Boosting algorithms, such as AdaBoost, combine multiple ‘weak’ classifiers to form a single stronger classifier. Although in theory boosting should be possible with any base classifier, in practice it seems that tree-based classifiers are the most common.
Why is this? What properties of tree classifiers make them best suited for this task? Are there any other base classifiers which also benefit a lot from boosting? I ask with classification problems in mind, but I would also be interested in answers concerning regression applications.
I’m pretty sure you’re correct and that there’s no reason that necessarily requires using decision trees instead of other classifiers. That said, I think there are a few reasons they’re often used. Speed is one factor: Boosting may require training a lot of classifiers. If each one is a giant, multi-layer neural network, the whole procedure is going to be very slow.

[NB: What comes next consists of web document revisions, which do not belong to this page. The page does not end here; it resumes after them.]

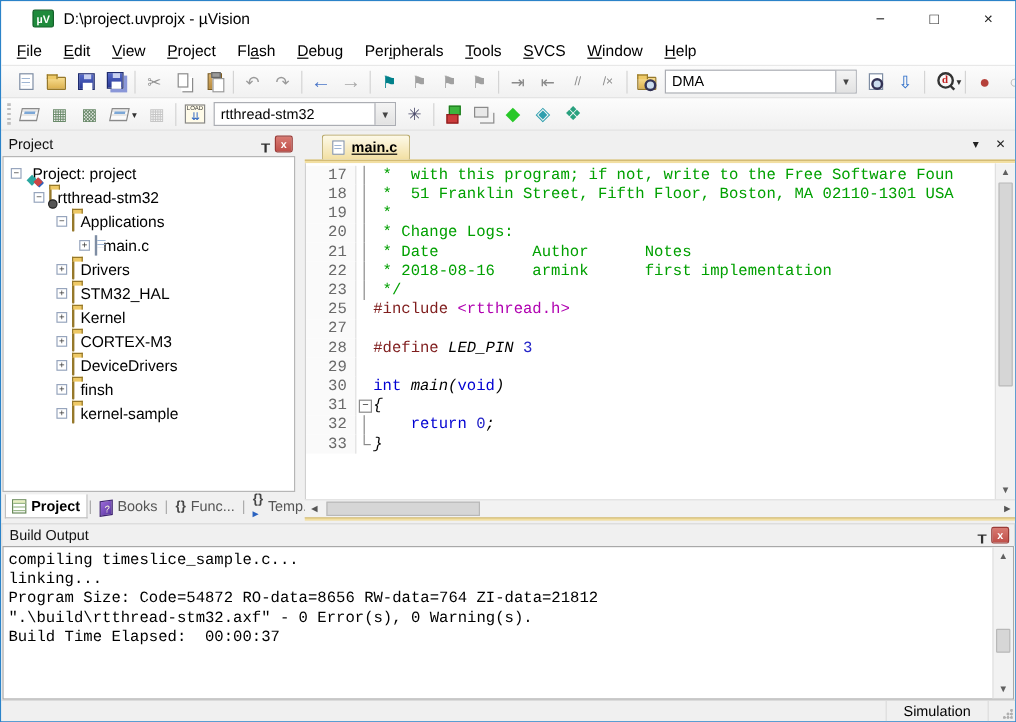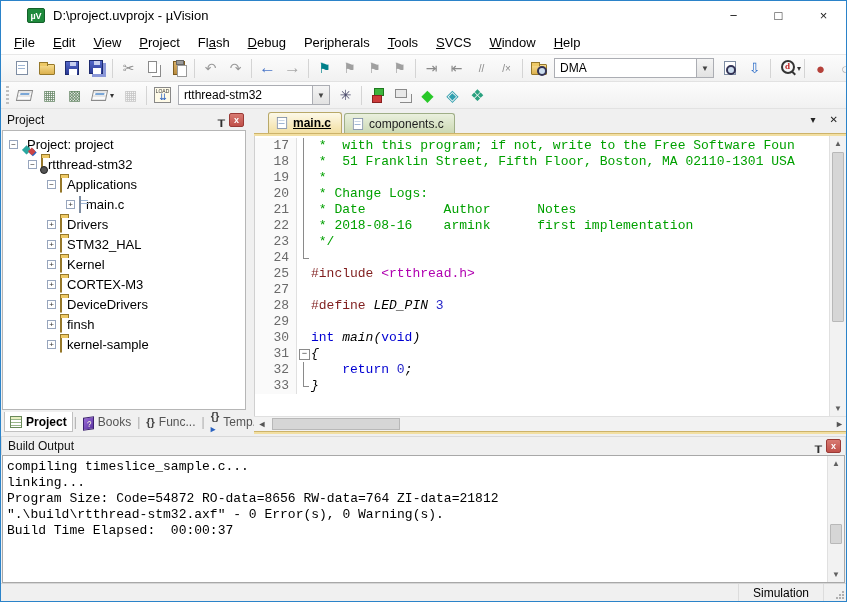--- a/index.html
+++ b/index.html
@@ -363,10 +363,6 @@
             <span class="i-page" style="transform: scale(0.85);"></span>
             <span class="etab-label">main.c</span>
           </span>
-          <span class="etab inactive">
-            <span class="i-page" style="transform: scale(0.85);"></span>
-            <span class="etab-label">components.c</span>
-          </span>
           <span class="tab-btns">
             <span class="tab-btn">▾</span>
             <span class="tab-btn">✕</span>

More importantly, I think decision trees are “good enough.” Since the whole idea behind boosting is pooling weak classifiers, there’s not a huge incentive to drop in a heavy-weight solutions that might require more tuning (e.g., fiddling with the hyperparameters and kernel for SVMs).
Finally, boosting and decision trees are, at least in my head, somewhat conceptually similar (e.g., add a node/build a new classifier). A lot of the ensemble learning stuff seems to use trees. I think you could have a “random forest” of Naive Bayes learners if you really wanted to.